■ **Parts of the exercise**
1 - Answer these questions from the response to Rev. Johnson:
(a) Where did Rev. Johnson's blog post appear?
(b) Which two countries have had problems with the current approach to addressing climate change?
(c) What problem does the writer connect with India?
2 - In one to three sentences, explain why the writer of the response to Rev. Johnson calls it debatable that extreme poverty is being reduced around the world the way it is in China and India.

■ **Excerpted passage**
● ● ● ● ● ● ●
To Rev. Ben Johnson and his blogpost that challenged France’s President Macron’s call for change in the US during his speech before a joint session of Congress. This appeared in the Acton Blog.

Though I have to agree with Rev. Johnson's objections to Macron's approach to fake news, Johnson is off the mark when he criticizes Macron's call to the US to follow the climate agreement. Yes, there have been problems with the current approach to addressing climate change in Germany and the UK. But what does that mean? Does that mean that we give up on addressing climate change? Does it mean if government cannot "get it right" with their first approach, that gov't will never get it right? The conservative response to Social Justice issues, and climate change is one of those issues, is to reduce reality to what favors their perspective. This includes ignoring other realities. The reality being ignored by Rev. Johnson is the future reality if we do not change. And that future reality is becoming more and more certain as we observe either the disappearance or breakup of Arctic and Antarctic ice. It becomes more certain as we see the continued melting of the permafrost and the release of methane gas. It is observed as we see the rise in sea levels increase at a faster pace. And it is observed as we see global temperatures rising. And those are not the only places we see climate change coming.

Rev. Johnson also misses the mark when he criticizes Macron's call for regulated markets. Johnson seems unaware that the stats he cites to challenge economic inequality are inadequate. Wealth disparity has been growing within nations (see  https://www.theguardian.com/inequality/2018/jan/22/inequality-gap-widens-as-42-people-hold-same-wealth-as-37bn-poorest and  http://www.austaxpolicy.com/news/world-inequality-report-2018/  and  http://www.oecd.org/social/inequality.htm  ). Citing only the work  of a conservative think-tank is problematic when the results are not found by other sources. What Oxfam observed about extreme poverty being reduced does not not apply to other levels of poverty. In addition, where poverty is reduced the most in the world is China, which hardly has a free,unregulated market as well as the environmental growing pains that comes with their reduction in poverty, and India, which has problems with increases in slavery. Thus, whether even extreme poverty is being reduced around the world the way it is reduced in China and India is debatable.

It's about time that Acton should come clean in terms of its pushing neoliberal capitalism and who that kind of capitalism benefits the most. The growing wealth disparity in the world indicates that it isn't the people at the bottom.
● ● ● ● ● ● ●
■ **Supplied data**
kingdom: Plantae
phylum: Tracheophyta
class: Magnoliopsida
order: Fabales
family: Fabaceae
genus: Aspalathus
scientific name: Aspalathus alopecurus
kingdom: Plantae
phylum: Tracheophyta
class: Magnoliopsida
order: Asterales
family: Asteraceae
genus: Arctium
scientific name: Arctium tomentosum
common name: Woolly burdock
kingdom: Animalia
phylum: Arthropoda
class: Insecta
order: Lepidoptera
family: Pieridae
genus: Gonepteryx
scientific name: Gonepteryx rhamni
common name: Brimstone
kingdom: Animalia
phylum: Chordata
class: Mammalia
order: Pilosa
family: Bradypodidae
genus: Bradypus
● ● ● ● ● ● ●
■ **Results by task**
1 -
(a) It appeared in the Acton Blog.
(b) Germany and the UK.
(c) Increases in slavery.

2 - The writer says poverty is reduced the most in China and India. China hardly has a free, unregulated market and faces environmental growing pains from its reduction in poverty, and India has problems with increases in slavery.